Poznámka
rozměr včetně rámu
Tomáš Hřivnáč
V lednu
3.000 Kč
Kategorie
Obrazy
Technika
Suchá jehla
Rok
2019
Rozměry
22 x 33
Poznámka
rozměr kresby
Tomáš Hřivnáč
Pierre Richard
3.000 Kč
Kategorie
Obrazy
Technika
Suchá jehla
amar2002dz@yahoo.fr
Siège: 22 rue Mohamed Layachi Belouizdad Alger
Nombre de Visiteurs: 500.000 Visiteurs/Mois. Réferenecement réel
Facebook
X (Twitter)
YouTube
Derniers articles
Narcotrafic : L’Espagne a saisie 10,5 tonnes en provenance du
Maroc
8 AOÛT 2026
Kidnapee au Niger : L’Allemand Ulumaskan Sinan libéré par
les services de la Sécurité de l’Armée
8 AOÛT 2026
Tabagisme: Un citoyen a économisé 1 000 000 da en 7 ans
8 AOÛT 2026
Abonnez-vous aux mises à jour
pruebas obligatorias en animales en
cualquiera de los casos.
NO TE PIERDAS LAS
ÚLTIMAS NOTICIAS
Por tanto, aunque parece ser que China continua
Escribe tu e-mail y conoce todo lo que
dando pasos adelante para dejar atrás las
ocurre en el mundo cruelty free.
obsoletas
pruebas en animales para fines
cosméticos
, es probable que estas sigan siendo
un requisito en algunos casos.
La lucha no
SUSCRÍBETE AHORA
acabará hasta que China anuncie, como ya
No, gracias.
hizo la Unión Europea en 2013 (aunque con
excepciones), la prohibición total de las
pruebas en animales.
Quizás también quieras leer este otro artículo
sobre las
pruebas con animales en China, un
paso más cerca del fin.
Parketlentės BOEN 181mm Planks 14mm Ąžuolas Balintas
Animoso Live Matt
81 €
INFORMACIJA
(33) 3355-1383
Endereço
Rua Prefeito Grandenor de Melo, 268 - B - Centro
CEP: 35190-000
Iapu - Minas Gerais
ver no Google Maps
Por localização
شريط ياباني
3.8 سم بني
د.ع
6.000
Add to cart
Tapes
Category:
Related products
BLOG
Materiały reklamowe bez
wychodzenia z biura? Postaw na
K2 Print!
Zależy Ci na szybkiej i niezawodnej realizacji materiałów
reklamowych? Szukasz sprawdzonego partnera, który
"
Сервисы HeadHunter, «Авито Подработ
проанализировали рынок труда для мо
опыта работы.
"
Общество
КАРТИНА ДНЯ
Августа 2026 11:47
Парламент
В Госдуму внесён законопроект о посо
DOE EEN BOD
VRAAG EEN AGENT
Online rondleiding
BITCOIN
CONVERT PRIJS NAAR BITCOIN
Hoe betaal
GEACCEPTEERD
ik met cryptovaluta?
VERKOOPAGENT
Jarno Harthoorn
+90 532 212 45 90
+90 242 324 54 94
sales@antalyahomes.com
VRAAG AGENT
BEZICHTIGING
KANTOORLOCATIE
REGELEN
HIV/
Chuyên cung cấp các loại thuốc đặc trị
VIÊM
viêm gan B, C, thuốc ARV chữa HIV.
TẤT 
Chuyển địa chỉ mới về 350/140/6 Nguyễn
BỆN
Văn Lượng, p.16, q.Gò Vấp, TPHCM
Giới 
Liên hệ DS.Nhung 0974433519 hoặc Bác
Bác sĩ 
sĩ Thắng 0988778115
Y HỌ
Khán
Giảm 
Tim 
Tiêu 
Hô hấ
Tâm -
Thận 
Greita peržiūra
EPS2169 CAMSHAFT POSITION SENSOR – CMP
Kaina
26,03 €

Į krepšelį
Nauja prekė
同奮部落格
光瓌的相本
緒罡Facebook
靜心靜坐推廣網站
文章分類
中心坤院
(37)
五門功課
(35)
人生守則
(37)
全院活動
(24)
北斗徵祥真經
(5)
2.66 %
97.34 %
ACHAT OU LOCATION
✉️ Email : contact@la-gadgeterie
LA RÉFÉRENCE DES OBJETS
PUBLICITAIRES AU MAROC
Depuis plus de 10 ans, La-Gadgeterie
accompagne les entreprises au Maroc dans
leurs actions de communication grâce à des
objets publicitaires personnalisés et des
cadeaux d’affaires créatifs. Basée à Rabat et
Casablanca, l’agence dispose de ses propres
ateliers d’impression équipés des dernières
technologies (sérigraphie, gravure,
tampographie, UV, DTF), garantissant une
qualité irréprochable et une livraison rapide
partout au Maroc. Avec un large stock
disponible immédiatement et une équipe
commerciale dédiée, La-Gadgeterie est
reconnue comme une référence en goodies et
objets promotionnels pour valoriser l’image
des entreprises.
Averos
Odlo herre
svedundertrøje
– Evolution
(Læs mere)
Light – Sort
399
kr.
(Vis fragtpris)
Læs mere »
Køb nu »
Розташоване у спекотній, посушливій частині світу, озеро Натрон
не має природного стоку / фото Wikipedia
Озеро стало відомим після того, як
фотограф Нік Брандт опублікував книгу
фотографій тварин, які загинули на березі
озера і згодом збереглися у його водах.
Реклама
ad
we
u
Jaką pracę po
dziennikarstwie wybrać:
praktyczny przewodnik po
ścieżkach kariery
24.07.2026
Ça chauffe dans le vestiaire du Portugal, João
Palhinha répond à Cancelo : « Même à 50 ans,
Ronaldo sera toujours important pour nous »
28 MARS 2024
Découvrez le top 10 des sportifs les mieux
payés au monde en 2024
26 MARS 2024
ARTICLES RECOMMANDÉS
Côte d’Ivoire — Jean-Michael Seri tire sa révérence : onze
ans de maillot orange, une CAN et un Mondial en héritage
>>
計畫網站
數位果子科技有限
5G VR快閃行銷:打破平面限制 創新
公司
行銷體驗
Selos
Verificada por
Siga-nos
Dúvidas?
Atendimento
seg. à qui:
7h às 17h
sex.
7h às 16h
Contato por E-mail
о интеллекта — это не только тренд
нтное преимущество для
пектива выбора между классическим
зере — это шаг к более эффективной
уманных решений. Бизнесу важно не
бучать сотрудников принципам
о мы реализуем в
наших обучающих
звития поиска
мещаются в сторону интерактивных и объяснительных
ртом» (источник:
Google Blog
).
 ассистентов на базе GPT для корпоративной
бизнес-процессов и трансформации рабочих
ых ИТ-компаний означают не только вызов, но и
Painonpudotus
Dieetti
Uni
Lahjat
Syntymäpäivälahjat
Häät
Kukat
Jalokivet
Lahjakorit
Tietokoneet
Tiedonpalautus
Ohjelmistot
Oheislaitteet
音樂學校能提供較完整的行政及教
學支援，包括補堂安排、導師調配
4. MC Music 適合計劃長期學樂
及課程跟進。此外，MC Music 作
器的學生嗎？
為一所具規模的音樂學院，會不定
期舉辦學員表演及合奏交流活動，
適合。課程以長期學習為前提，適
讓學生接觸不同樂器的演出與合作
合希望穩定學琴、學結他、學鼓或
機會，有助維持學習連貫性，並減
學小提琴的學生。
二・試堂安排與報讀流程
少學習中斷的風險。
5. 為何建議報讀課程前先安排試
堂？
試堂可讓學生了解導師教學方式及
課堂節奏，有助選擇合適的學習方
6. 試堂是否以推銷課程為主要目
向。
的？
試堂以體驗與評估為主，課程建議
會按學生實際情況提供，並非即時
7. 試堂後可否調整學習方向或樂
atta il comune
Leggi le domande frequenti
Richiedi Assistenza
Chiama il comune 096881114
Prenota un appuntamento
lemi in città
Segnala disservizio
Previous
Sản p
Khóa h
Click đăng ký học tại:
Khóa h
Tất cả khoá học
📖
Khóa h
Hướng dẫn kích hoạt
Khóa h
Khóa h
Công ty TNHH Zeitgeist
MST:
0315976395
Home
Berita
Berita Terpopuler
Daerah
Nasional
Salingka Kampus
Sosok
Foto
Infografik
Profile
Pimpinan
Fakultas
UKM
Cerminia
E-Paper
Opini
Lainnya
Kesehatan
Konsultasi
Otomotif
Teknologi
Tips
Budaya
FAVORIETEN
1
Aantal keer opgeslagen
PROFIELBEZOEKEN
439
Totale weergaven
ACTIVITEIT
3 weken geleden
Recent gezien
###
- [TASK GOAL]: Look through the entries above and quote exactly the lines from the line with "5G VR快閃行銷:打破平面限制 創新" to the line with "звития поиска", counting both of those lines.

- [ANSWER SPACE]:
5G VR快閃行銷:打破平面限制 創新
公司
行銷體驗
Selos
Verificada por
Siga-nos
Dúvidas?
Atendimento
seg. à qui:
7h às 17h
sex.
7h às 16h
Contato por E-mail
о интеллекта — это не только тренд
нтное преимущество для
пектива выбора между классическим
зере — это шаг к более эффективной
уманных решений. Бизнесу важно не
бучать сотрудников принципам
о мы реализуем в
наших обучающих
звития поиска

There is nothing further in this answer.